Michael Collins’ adaptation of his own polemic makes interesting, but frustrating, viewing. Following roughly the same course as the book, Collins aims to expose a new era of derision towards the white working class, exemplified by the rise of the ‘chav’, that social outcast providing the tabloids with so much of their fodder. Websites such as chavscum detail this particular sub-group with relish and Collins traces it back to the MacPherson inquiry into the Lawrence murder and the opprobrium heaped on the five accused, white working-class boys.
Beyond that, Collins investigates his family's life in Elephant and Castle in the last 150 years and turns up pretty much your average "gor blimey guvnor me rosy-tin'id specs are on and no mistake" view of the pre-sixties working-class.
Collins has a point, it does seem as though racism and prejudice sometimes becomes acceptable as long as its about the poor, white natives; its true that the working-class have always been down-trodden and remain ever more so, despite the best intentions of the do-gooders, city planners, demagogues, Thatcherites and whoever else has taken an interest.

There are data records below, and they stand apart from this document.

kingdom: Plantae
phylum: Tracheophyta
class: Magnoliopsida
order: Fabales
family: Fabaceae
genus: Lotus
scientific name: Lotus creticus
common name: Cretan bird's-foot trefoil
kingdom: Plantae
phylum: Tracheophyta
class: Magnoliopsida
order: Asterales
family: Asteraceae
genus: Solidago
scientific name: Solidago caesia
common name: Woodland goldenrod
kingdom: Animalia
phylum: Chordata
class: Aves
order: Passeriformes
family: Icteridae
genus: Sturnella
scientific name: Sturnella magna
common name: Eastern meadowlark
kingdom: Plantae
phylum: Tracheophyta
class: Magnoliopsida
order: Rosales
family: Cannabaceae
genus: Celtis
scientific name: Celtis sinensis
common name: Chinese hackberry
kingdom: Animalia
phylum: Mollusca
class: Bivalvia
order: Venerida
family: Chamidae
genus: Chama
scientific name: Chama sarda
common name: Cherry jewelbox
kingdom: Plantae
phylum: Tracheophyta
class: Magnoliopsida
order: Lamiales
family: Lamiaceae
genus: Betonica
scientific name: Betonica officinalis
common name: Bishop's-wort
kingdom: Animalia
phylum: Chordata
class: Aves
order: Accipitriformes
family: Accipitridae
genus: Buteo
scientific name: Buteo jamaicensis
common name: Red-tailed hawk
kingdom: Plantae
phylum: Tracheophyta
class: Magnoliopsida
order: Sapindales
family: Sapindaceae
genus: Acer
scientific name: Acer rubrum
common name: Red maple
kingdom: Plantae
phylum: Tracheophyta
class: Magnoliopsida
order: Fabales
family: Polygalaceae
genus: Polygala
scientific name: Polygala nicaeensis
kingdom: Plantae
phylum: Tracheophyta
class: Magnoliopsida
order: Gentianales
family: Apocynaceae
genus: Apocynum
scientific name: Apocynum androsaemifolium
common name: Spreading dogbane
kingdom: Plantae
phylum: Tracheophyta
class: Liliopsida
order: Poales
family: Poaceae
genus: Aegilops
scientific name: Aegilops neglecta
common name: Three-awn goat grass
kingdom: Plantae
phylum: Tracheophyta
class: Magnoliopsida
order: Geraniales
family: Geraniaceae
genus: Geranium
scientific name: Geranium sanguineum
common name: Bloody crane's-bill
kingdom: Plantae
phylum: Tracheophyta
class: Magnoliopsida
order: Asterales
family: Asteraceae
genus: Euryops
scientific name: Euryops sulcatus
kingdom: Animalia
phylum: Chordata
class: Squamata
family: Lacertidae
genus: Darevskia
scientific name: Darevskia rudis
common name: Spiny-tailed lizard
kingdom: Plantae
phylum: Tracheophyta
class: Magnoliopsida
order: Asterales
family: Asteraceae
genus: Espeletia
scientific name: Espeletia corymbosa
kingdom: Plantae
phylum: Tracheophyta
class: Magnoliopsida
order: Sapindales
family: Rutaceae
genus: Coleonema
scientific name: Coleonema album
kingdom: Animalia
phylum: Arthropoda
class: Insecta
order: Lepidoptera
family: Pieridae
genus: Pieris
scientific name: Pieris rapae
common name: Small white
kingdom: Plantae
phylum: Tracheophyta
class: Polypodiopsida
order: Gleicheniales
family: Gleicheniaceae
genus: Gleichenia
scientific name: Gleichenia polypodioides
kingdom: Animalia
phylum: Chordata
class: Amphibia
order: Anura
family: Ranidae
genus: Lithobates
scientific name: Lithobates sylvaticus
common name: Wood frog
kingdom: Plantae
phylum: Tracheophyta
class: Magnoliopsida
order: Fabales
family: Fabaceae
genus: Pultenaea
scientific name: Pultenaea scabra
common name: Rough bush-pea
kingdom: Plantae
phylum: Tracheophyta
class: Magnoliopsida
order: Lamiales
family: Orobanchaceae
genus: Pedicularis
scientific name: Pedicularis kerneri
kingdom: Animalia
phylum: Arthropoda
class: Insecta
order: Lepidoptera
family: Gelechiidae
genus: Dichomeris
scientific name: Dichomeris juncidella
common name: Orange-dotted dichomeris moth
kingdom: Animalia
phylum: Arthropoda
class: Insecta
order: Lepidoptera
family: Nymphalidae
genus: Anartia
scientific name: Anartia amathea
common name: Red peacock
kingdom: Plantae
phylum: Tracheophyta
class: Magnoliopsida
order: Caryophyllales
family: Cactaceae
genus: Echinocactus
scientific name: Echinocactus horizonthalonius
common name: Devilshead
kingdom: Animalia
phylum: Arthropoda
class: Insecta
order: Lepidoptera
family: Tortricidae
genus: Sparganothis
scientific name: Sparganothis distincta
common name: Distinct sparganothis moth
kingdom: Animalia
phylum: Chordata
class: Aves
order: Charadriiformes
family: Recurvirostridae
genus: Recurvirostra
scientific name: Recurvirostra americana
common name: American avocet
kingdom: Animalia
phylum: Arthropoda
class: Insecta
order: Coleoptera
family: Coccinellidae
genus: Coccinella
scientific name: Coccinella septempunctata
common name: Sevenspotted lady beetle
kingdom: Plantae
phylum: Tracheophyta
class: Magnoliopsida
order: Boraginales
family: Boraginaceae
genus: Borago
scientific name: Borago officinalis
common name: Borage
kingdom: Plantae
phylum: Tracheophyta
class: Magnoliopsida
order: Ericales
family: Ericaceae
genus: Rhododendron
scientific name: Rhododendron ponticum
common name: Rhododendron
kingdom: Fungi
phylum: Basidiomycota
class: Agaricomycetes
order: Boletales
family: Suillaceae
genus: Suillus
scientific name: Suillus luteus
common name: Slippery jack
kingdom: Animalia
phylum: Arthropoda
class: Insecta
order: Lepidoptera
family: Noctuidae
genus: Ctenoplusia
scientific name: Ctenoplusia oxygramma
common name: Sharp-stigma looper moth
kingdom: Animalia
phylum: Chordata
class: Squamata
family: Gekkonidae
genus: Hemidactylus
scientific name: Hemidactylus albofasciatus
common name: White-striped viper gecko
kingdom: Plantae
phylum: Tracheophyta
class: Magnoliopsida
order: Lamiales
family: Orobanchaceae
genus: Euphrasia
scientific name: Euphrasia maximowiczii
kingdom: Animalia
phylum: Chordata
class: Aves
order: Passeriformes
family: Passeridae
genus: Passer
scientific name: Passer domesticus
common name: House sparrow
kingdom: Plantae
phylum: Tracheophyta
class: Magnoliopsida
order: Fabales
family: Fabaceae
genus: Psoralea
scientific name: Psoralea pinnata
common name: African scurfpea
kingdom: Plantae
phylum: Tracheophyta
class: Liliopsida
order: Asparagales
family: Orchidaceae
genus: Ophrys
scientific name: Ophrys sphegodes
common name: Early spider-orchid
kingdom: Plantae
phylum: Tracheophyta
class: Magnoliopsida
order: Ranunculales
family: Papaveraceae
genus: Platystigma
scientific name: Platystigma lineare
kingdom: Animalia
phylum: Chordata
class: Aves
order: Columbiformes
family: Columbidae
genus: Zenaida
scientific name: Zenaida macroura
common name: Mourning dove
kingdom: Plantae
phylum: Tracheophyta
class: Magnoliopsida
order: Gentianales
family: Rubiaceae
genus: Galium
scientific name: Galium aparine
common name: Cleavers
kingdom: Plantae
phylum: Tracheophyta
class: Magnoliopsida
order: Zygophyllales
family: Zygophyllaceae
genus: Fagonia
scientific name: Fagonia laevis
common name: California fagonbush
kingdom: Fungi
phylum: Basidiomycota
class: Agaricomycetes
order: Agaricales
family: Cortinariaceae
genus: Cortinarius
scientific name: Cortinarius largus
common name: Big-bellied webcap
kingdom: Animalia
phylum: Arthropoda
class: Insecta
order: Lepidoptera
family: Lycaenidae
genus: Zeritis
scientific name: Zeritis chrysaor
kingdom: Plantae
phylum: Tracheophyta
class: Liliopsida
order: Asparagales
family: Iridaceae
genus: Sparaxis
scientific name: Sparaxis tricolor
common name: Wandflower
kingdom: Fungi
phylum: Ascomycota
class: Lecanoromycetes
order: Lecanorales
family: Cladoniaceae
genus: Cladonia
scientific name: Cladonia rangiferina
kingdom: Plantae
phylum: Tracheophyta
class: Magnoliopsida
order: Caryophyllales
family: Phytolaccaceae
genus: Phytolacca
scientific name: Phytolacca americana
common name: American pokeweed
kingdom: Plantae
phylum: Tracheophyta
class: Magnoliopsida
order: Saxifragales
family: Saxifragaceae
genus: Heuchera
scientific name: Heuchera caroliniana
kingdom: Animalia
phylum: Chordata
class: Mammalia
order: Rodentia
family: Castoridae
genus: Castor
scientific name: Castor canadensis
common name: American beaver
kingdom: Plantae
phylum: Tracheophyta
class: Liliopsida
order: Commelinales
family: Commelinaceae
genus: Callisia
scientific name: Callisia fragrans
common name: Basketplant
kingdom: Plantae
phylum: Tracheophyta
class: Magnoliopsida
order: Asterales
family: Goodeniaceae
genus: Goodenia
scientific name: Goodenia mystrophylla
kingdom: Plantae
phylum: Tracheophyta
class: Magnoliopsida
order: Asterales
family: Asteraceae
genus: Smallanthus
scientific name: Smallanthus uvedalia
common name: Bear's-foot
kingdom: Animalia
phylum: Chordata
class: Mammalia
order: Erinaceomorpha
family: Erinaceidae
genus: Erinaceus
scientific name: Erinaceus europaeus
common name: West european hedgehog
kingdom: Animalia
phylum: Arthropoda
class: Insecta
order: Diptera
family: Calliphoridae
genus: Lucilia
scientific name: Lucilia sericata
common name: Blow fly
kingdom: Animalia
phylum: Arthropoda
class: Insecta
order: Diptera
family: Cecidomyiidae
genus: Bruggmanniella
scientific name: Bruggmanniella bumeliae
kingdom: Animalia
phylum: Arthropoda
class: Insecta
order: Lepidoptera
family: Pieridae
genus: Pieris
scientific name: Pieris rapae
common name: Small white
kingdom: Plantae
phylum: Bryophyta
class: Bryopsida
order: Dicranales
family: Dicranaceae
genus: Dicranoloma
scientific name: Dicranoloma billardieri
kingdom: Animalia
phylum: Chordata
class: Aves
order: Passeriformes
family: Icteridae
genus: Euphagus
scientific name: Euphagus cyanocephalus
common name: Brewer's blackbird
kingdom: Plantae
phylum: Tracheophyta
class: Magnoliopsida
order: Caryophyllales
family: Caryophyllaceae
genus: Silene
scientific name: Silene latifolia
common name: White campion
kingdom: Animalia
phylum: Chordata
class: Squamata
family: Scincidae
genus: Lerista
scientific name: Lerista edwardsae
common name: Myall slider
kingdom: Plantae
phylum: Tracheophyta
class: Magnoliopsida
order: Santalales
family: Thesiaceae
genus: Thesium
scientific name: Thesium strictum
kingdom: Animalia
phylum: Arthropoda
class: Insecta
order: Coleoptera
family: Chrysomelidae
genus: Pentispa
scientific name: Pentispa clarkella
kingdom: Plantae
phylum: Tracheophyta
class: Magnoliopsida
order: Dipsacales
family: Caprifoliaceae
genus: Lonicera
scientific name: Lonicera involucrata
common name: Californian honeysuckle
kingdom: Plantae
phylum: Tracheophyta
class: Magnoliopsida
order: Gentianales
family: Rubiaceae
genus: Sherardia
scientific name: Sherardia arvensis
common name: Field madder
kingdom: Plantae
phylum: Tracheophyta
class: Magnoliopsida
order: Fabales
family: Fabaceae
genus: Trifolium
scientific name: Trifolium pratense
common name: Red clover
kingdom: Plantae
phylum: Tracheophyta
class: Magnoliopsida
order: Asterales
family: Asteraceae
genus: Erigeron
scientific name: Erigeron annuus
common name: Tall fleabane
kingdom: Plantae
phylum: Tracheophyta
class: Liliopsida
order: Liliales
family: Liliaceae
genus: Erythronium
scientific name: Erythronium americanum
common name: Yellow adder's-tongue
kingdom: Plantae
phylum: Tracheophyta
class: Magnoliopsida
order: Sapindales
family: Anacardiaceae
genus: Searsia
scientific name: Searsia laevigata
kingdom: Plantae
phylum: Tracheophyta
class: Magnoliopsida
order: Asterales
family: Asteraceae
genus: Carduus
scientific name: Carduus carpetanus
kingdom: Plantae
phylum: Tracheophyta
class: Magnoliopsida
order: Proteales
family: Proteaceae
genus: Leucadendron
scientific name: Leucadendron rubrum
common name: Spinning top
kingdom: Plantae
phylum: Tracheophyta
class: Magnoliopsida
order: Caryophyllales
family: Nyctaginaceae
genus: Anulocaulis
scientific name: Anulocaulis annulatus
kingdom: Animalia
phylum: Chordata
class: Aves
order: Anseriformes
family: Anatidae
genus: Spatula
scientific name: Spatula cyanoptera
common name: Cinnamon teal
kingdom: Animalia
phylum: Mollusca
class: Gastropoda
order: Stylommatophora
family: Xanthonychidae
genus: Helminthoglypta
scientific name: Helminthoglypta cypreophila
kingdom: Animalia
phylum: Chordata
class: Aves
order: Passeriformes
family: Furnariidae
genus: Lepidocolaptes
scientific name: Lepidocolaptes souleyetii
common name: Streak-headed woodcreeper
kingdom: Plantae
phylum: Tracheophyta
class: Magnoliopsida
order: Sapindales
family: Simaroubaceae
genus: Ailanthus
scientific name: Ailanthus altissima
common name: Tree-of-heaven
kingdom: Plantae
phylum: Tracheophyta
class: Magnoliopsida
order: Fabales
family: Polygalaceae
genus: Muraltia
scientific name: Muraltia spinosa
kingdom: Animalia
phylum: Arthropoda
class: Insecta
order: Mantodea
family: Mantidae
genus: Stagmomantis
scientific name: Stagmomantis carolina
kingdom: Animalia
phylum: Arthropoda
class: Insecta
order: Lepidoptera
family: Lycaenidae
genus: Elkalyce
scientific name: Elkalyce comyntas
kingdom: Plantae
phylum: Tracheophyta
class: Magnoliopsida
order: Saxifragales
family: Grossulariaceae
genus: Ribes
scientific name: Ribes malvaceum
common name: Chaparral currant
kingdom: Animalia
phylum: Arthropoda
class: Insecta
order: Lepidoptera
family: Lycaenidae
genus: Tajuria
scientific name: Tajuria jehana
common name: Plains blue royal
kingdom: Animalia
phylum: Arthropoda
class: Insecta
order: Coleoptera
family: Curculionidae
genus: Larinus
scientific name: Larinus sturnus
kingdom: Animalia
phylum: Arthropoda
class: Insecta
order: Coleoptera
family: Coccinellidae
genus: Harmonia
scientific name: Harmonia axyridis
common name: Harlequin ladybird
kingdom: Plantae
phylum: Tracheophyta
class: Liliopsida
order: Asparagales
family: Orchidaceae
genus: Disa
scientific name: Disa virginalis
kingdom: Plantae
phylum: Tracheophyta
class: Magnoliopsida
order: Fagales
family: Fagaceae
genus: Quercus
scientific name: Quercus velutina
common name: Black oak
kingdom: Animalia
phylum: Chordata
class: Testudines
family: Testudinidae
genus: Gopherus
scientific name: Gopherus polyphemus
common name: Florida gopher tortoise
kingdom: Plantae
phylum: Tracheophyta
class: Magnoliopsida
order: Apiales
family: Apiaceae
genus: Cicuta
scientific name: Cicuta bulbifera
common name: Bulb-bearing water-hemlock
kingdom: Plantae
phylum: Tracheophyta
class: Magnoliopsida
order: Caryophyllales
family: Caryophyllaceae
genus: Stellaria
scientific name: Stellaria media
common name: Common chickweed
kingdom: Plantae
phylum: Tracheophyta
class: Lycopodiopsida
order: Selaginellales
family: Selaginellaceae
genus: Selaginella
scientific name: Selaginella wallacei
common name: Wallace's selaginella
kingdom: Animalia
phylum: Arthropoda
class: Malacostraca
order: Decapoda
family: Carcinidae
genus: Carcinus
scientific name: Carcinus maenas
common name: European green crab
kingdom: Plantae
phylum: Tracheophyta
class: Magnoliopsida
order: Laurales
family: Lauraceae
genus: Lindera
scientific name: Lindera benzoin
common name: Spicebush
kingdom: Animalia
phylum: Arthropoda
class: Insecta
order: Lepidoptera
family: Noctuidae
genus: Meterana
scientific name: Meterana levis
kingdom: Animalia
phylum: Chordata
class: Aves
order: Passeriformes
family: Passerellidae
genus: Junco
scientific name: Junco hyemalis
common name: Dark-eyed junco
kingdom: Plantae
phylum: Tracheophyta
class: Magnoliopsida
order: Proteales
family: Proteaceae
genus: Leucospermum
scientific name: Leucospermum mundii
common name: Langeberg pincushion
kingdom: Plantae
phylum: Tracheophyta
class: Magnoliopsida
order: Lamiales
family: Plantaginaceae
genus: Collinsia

The demonisation of ‘chavs’ does make me uncomfortable. When I first came across the phrase, it was out of the mouths of people who were scared of youths I thought they should have smacked around a bit. But as the chavscum webmaster points out, the people most up in arms about ‘chavs’ are the people who have to live among them, ie. the ‘respectable’ working-class.
But in so many ways Collins wants to have his cake and eat it. For example the white working classes are both entitled to protest against enforced multiculturalism (and march for Enoch) and yet are the best racially integrated of all social strata. That these might be different people seems to have completely escaped him. And this sort of example shows precisely where Collins goes wrong, in his lazy and gratuitous lumping together of countless different types of people under essentially two banners – the salt-of-the-earth, misunderstood and downtrodden working-class and the pretentious, interfering, prejudiced and privileged middle-class.
Which raises a slightly ad hominem point - which of the two groups does a working-class born and bred yet now successful journalist and film-maker fit into? Much praise for this book from the likes of Julie Burchill, who's made much of her working-class roots despite never clocking on for work in her life.
Others have produced far better dissections of Collins’ book than me. Andrew Anthony, Mike Phillips and particularly Ed Barrett offer thorough and interesting rebuttals of the weak-points of his arguments while all agreeing that there is something to his complaint.